When she graduated in May 2006 with her BA (Hons) in Greek and Roman Studies, she was offered a full fellowship for graduate studies at the University of Toronto’s Institute for the History and Philosophy of Science.

But just as she began that program, the Canadian Bureau for International Education informed her that a Commonwealth Scholarship had become available for her to do the master's program that had been her first choice - at the University of Canterbury in Christchurch, New Zealand. She changed her plans, and in 2007 started classes in Canterbury's History and Philosophy of Science program.

Ms. Rideout asserts that one of the best choices she ever made was to study Classics at Memorial: "Since every course examined the complementary influences of politics, religion, literature and philosophy, not only did I have an opportunity to appreciate the variance that these elements created between Greece and Rome, but I have been able to use the analytical and theoretical skills in areas outside academia."

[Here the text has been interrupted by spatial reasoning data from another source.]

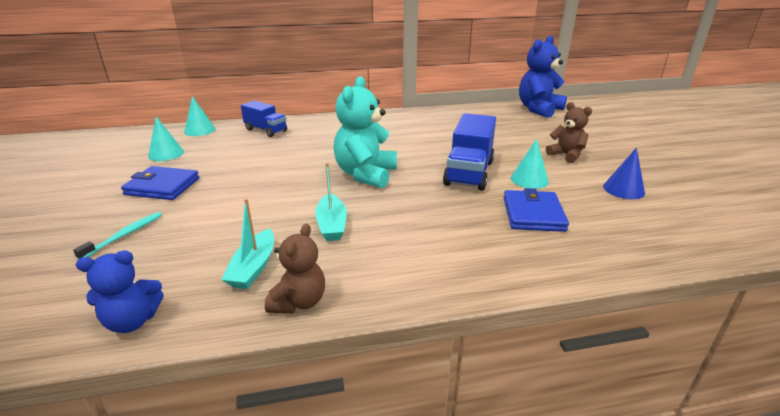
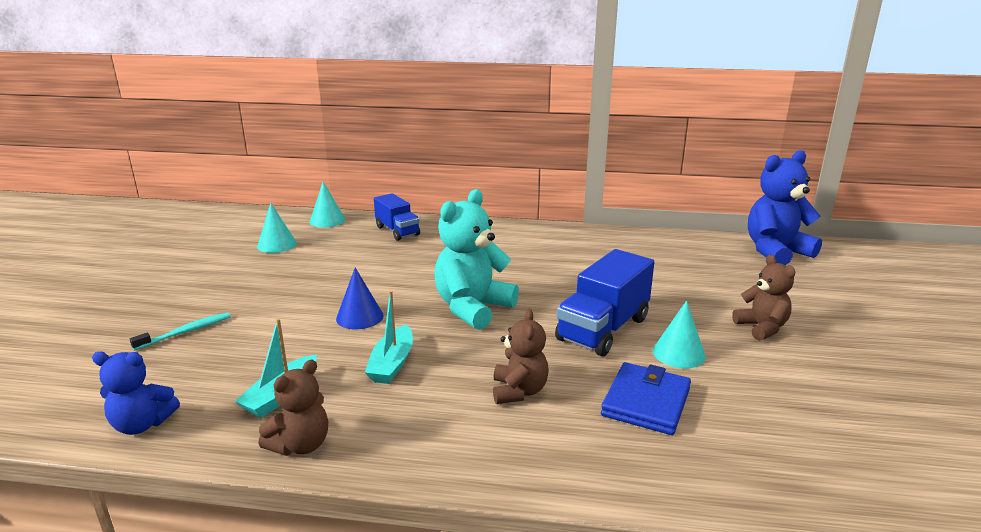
camera: 20 degrees right, 5 degrees down
(162, 186) = (251, 283): blue wallet -> none
(443, 225) = (519, 391): none -> brown teddy bear
(623, 189) = (808, 394): blue cone -> blue cone (359, 317)

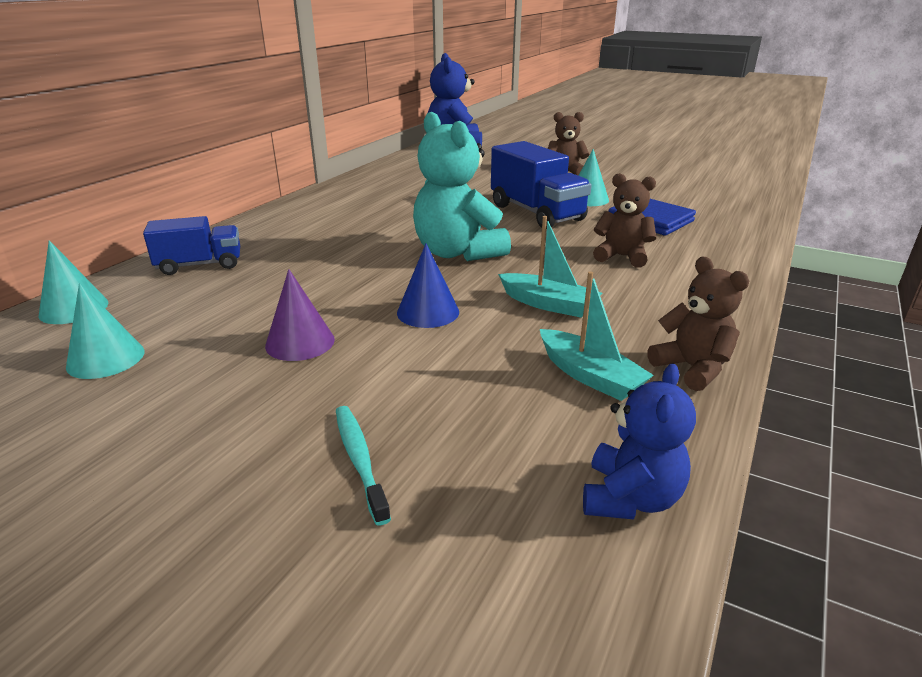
camera: 70 degrees left, 5 degrees up
(305, 286) = (300, 342): none -> purple cone

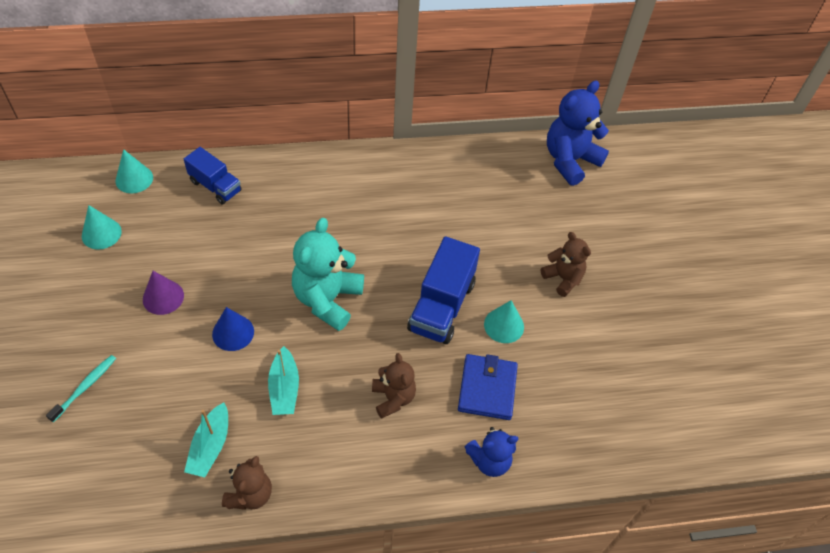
camera: 50 degrees right, 25 degrees up
(630, 498) = (115, 504): blue teddy bear -> blue teddy bear (489, 460)

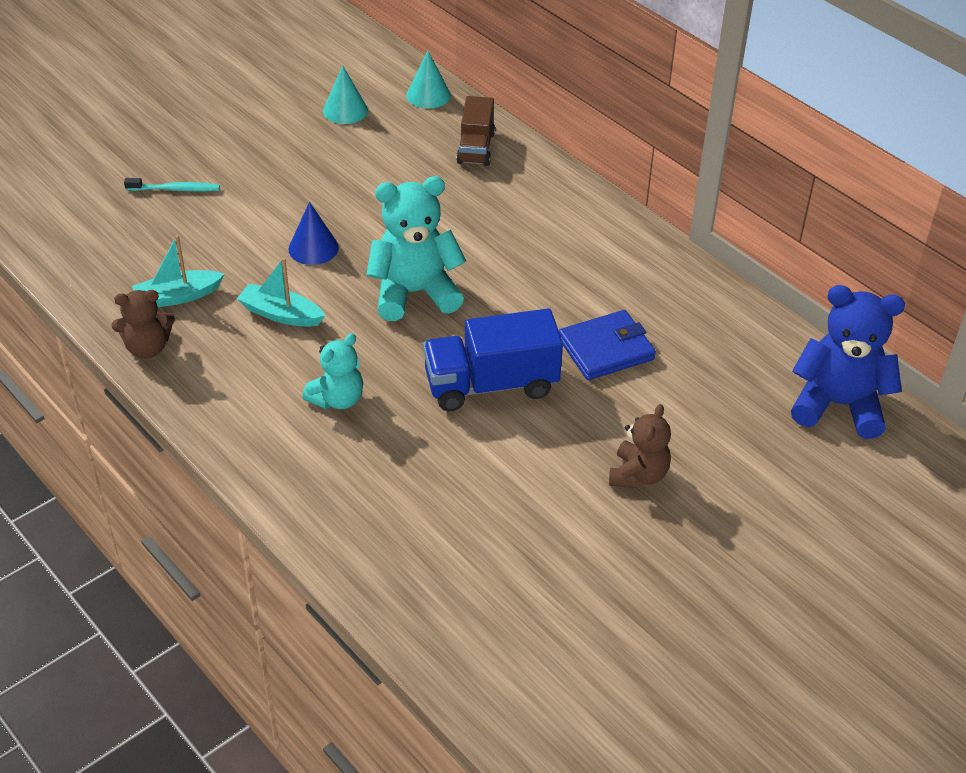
camera: 60 degrees right, 10 degrees down
(163, 297) = (311, 184): purple cone -> none
(215, 186) = (476, 148): blue truck -> brown truck
(284, 388) = (281, 314): turquoise boat -> turquoise boat turned 60 degrees clockwise
(393, 398) = (337, 399): brown teddy bear -> turquoise teddy bear
(487, 388) = (415, 471): blue wallet -> blue wallet (606, 349)
(489, 460) = (324, 513): blue teddy bear -> none
(504, 325) = (515, 449): turquoise cone -> none

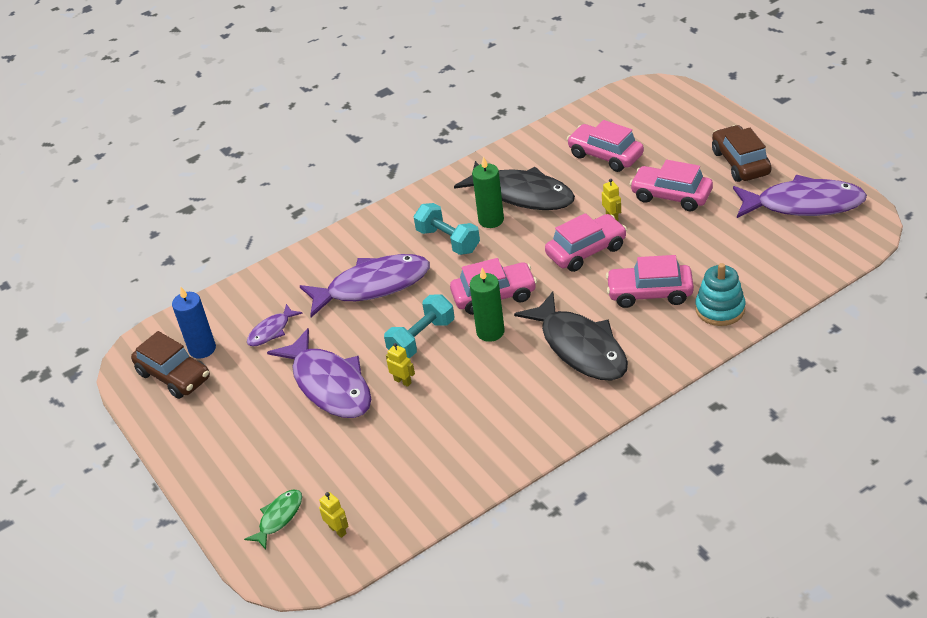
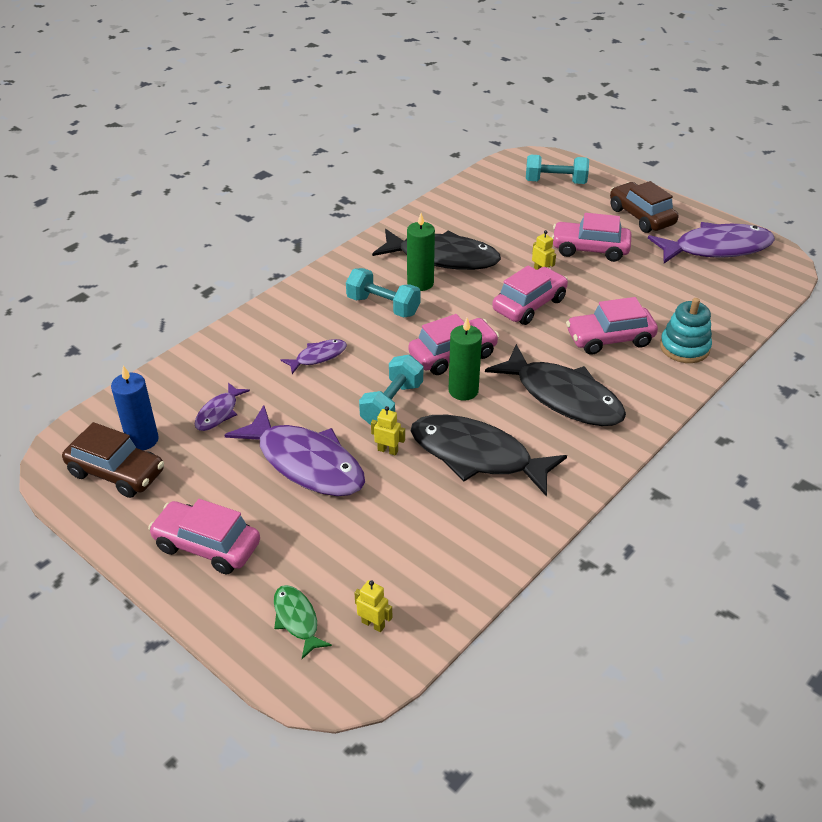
camera: 20 degrees left, 0 degrees up
(279, 518) = (297, 619): green fish -> green fish turned 45 degrees counterclockwise
(372, 286) = (318, 357): purple fish -> purple fish, size x0.48
(479, 395) = (477, 456): none -> black fish
(605, 155) = (510, 218): pink car -> pink car (207, 546)
(668, 117) = (555, 182): none -> turquoise dumbbell

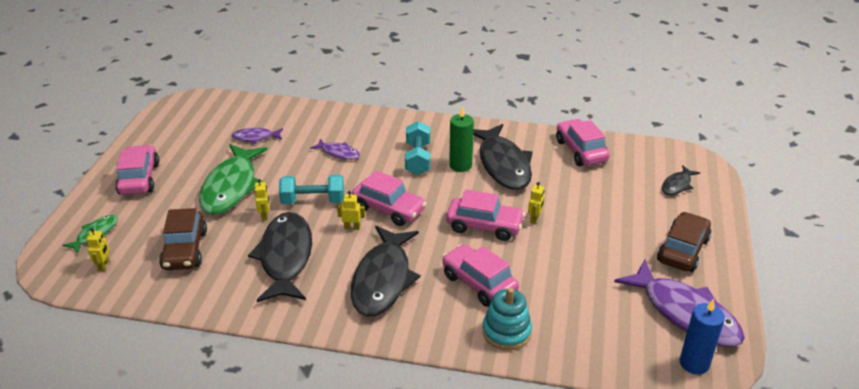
camera: 60 degrees right, 5 degrees down
(116, 472) = (181, 125): brown car -> brown car (185, 250)
(142, 440) = (214, 121): blue candle -> blue candle (694, 363)
(305, 463) = (231, 187): purple fish -> green fish
(463, 391) = (352, 227): green candle -> yellow robot
(555, 182) = (677, 185): turquoise dumbbell -> black fish
(590, 249) = (596, 235): pink car -> pink car (581, 151)

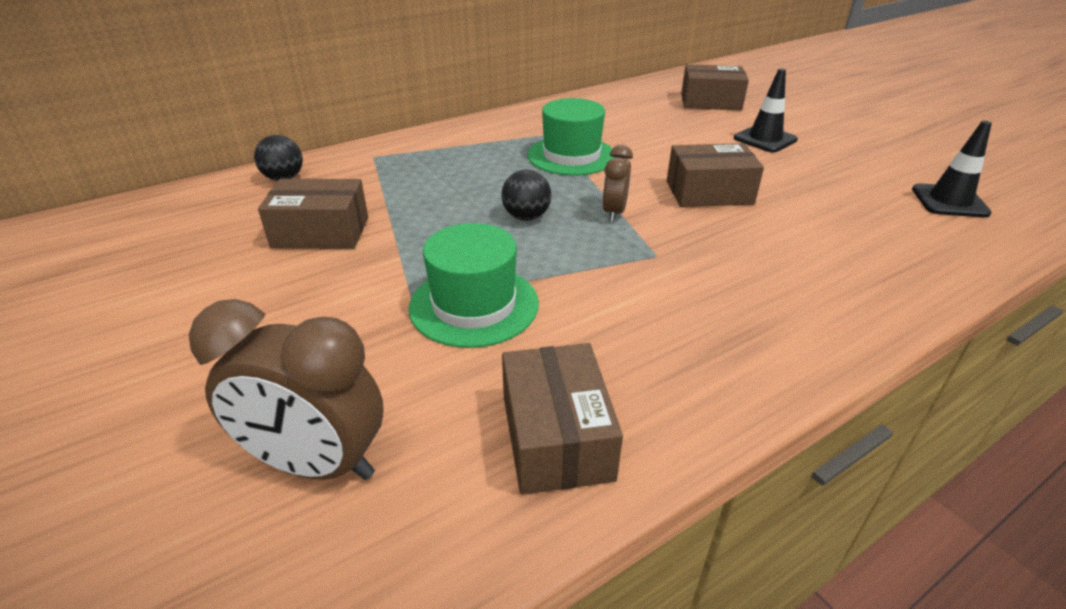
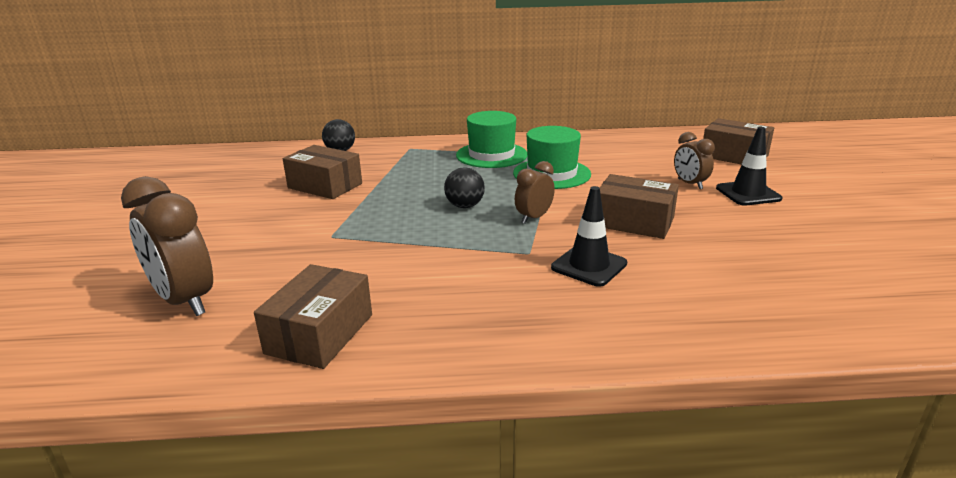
camera: 30 degrees right, 10 degrees down
(474, 305) = (363, 249): green hat -> green hat (491, 155)
(708, 140) = (689, 184): none -> brown clock
(949, 201) = (884, 283): black traffic cone -> black traffic cone (589, 266)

For example, last fall she completed an internship at CopperHeart Entertainment, an independent Canadian production company in Toronto that makes films such as the Oscar Award-winning short "Ryan."

"I mainly did script reviews, but I also had a chance to watch and critique cuts," she explained. "Everything that I had gained from Classics came into play."

The future is bright for this student of the past, but her success has been bittersweet. Her father, Robert Rideout, also a Memorial alumnus (B.Comm (Hons.) '82, MBA '85), was working in Qatar as the VP Finance at the College of the North Atlantic campus in Doha. He traveled home for his daughter's convocation, and was "more than pleased," she recounts, to learn of her University of Toronto fellowship. Unfortunately, just after her convocation and before the news came of the Commonwealth Scholarship, Mr. Rideout became suddenly ill and died.

"Given the value he placed on education and the support he gave me during my own studies," Ms. Rideout notes, "I have no doubt about how he would have felt about my winning the Commonwealth."